特に、集団が苦手な子どもにとっては、人が大勢いる場や長い待ち時間、次々と行われる検査は、大きな不安やストレスの原因になりやすいのです。
私自身も、就学前検診を前にして親子で不安いっぱいでした。
でも、少しずつ安心できたのは3つの対応のおかげでした。
この記事では、その体験をお伝えします。

2.就学前検診に行くのを嫌がる息子を連れて行くのが大変でした
自閉症スペクトラム症(ASD)の傾向がある息子は、集団が苦手です。
人がたくさん集まる場所では、落ち着かず、「もう帰る!」と怒り出してしまう。
長い間順番を待つ時は、途中で我慢ができなくなり、「まだー?いつまで待つの?」とイライラし、時には寝転んで「やだー!」と叫び怒り出すことも。
初めての場所は見ただけで、初めてやることは少しでもやってみようと誘ったら「嫌だー!」と怒りだす。
そういった経験から、集団で就学前検診を受けることに私はとても不安を感じていました。
事前に息子とこのような会話をしました。
私「今度、〇〇くんが行く小学校に病院の先生が来てくれて、体の色々なところをみてもらうよ!」
息子「何するの?やだ。行きたくない」
私「胸の音を聞いたり、口を開けて見てもらったり、痛いことは何もしないから安心して大丈夫だよ!」
息子「……やだー!やりたくない!」
と怒り、とても警戒している様子でした。
そんな息子の姿に、私はますます心配になりました。
ではなぜ、集団が苦手な子どもは、人が集まる場所、長い間待つこと、初めての場所や初めての経験に強いストレスや不安を感じるのでしょうか?

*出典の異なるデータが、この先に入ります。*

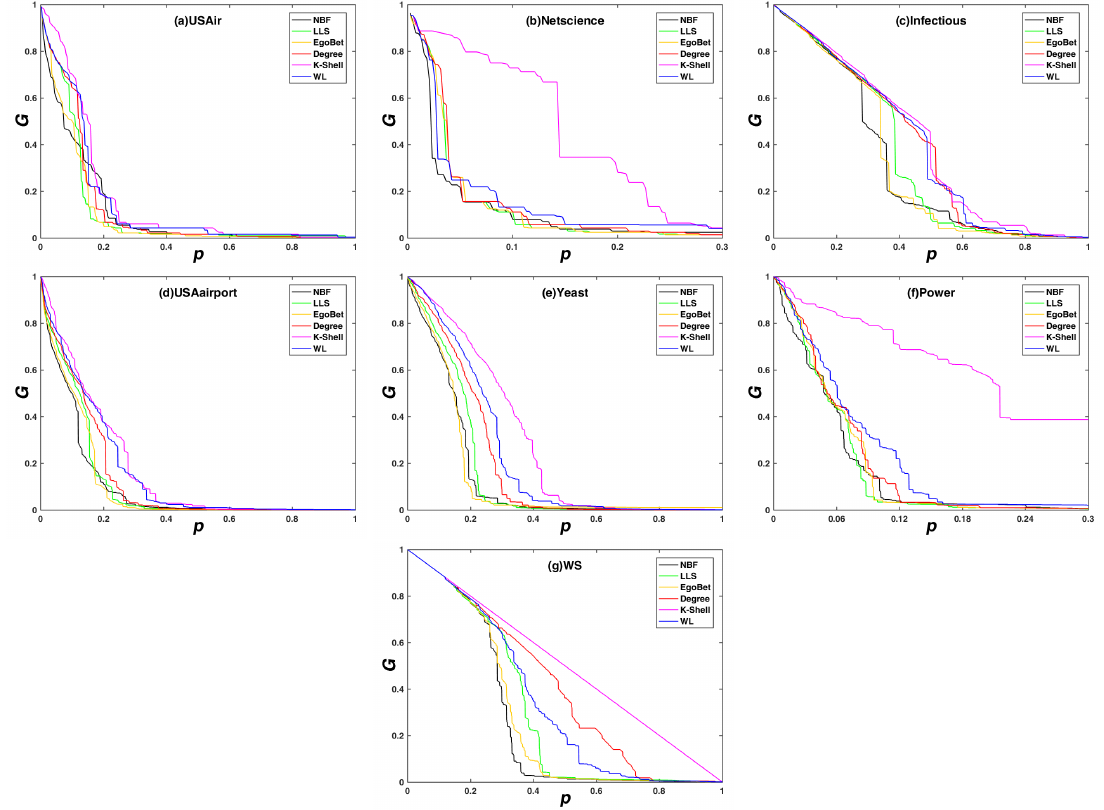
Figure 2. The network maximum connectivity coefficient ( G ) subjects with different dynamic attack strategies. Maximum connectivity coefficient ( G ) on the y -axis against the rate of removed node ( p ) on the x -axis. ( a ) the USAir network; ( b ) the Netscience network; ( c ) the Infectious network; ( d ) the USAirport network; ( e ) the Yeast network; ( f ) the Power network; and ( g ) the synthetic network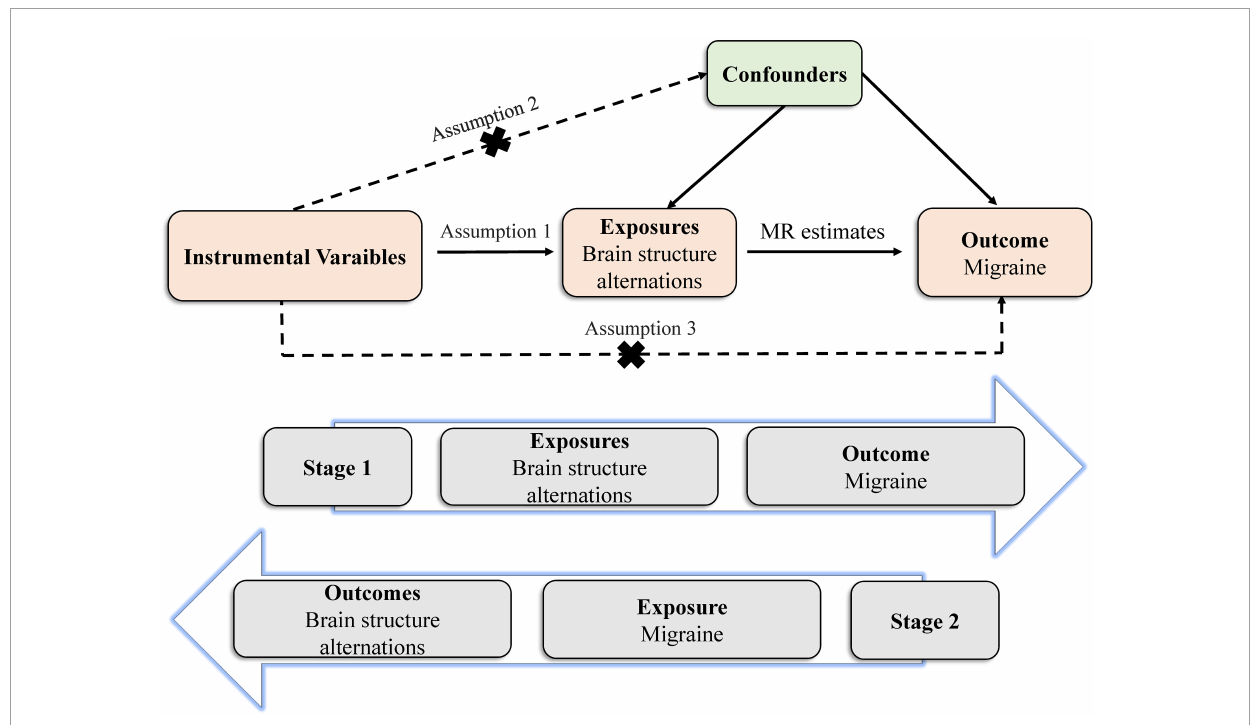
FIGURE1 Principles of the Mendelian randomization study for brain structural alterations and migraine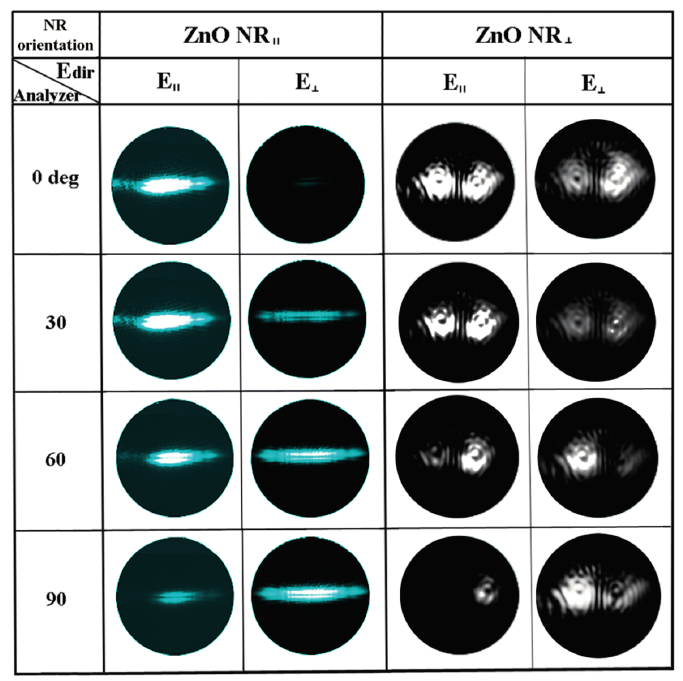
Figure 6. Back-aperture images of the scattering signal from ZnO NRs of different spatial orientations when varying the polarization direction of excitation as well as the analyzer angle. To collect the set of back-aperture images, the excitation direction of E ║ and E ┴ were used at representative collection angles of 0°, 30°, 60°, and 90°. ZnO NR ║ exhibited a linear radiation pattern rotated 90° from the physical orientation of the NR in the measurement plane. ZnO NR ┴ displayed ripple-like radiation patterns emanating from two focal points (the two scattering ends of the NR ┴ ), that mimic interference patterns seen from radially propagating waves from two different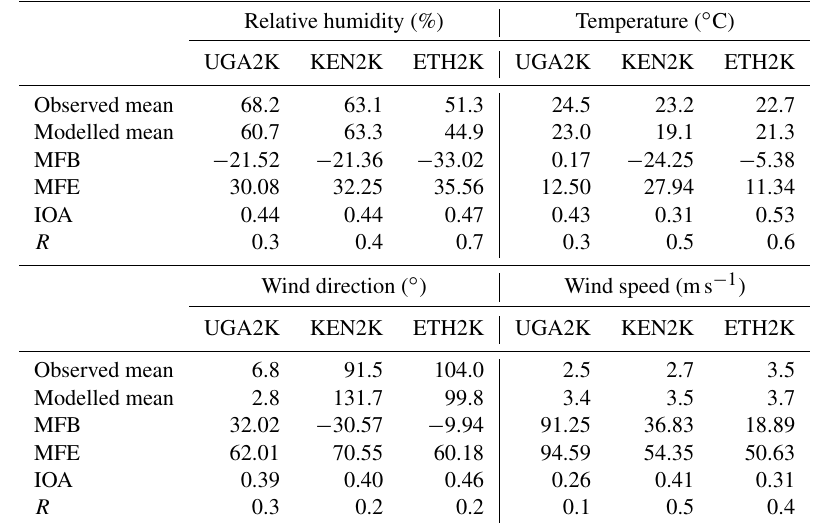
Table 3. Statistical analysis of relative humidity, surface temperature, wind speed, and wind direction averaged over all of the available weather stations for the second nested domains of UGA2K, KEN2K, and ETH2K at a 2 × 2km resolution. The mean observed and modelled values, the Pearson coefficient ( R ), the index of agreement (IOA), the mean fractional bias (MFB), and the mean fractional error (MFE) are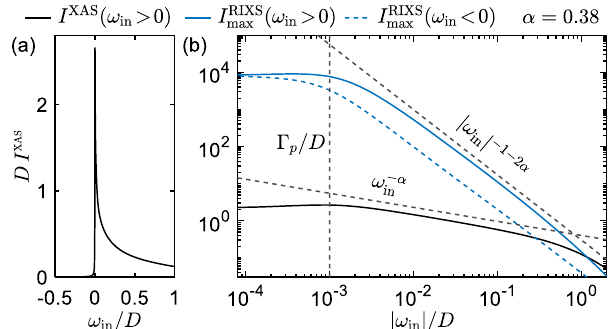
FIG. 8. XAS spectrum I XAS ð ω (black lines) for the MIM in Þ =D ¼ 0 . 5 , T=D ¼ 10 − 5 , Γ =D ¼ 10 − 3 ), using (a) linear and ( U p p observed for (b) logarithmic scales. The power law I XAS ∼ ω − α in Γ ≲ ω ≲ D quantitatively matches the prediction of Eq. (98). p in ω For comparison, (b) also shows the RIXS maximum I RIXS max ð in Þ ¼ max ω ½ I RIXS ð ω in ; ω loss Þ(cid:2) (blue lines, solid and dashed), diverging loss − 1 − 2 α . Here, ϵ merely shifts much more strongly as ∼ j ω p in j ≃ − 0 . 33 D þ j ϵ ≫ D , without changing I XAS and I RIXS as ω p j th a function of ω or ω in loss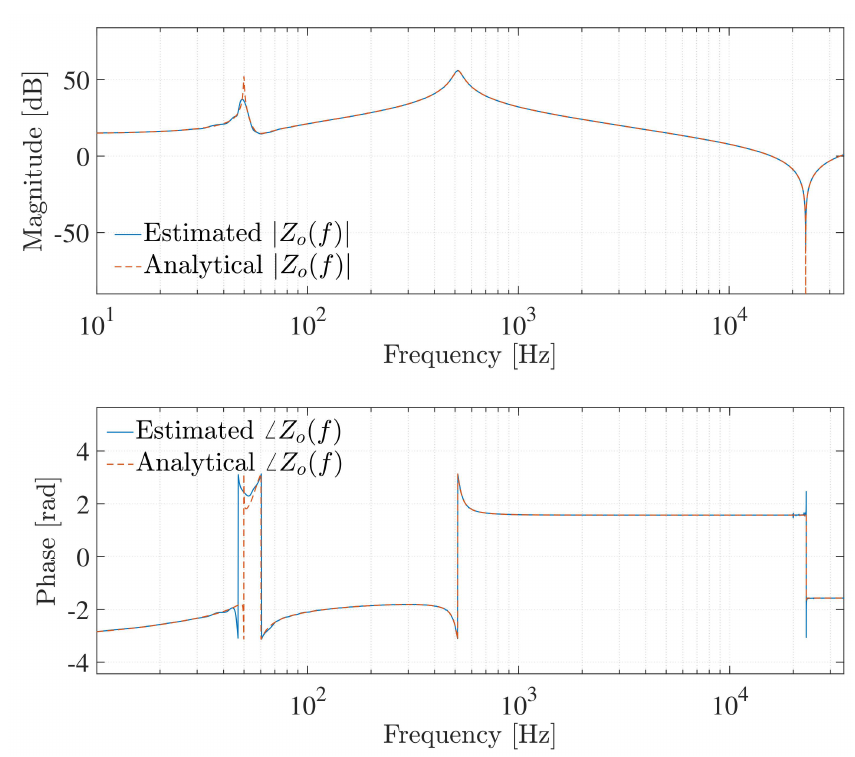
Figure 5. Magnitude and phase frequency response of the estimated inverter output impedance compared to the analytical inverter output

3.集団が苦手な子どもが不機嫌になるのは「脳の特性」が関係していた
集団が苦手な子どもが、人が集まる場所、長い待ち時間、初めての経験に強いストレスや不安を感じるのは、きちんとした理由があります。
その背景には、発達障害やグレーゾーンの特性が関わっていることがあります。
♦人が集まる場所が苦手
発達障害やグレーゾーンの子どもは、聴覚・視覚・嗅覚・触覚などの感覚が過敏なことが多いです。
普段は気にならない音や匂いでも、不安やストレスが強いときには、人混みのざわざわした音や歯科検診の独特な匂いがつらく感じられることがあります。
我が家が体験した就学前検診では、親子を含めて約200人が集まり、検査ごとに親子で長い列に並ぶ形式でした。
誰にとっても負担の大きい環境ですが、感覚が過敏な子にとっては、より強いストレスや不安となっていたはずです。
♦新しい場所や初めてのことが苦手
発達障害やグレーゾーンの子は、脳の「偏桃体」が過敏に働きやすく、初めての場所や人・経験を「危険かもしれない」と警戒しやすい傾向があります。
そのため、就学前検診で「やったことがない」「見たことがない」ことに対して、強い不安から「やりたくない」「もう帰りたい」と拒否してしまうのです。
♦見通しが立てるのが苦手
これから行うことを想像したり理解することが苦手なので、
「何のための並ぶのか」
「あとどれくらい待てば自分の番になるのか」
という想像がしにくく、
「まだー?」
「あとどれくらい?!」
とイライラしてしまうのです。
また、時間感覚が身についてないことも多く、「あと10分くらいかなー」「10番目くらいだね」と説明されても、実際にどれくらい待つのかが分からず、不安やイライラが高まってしまいます。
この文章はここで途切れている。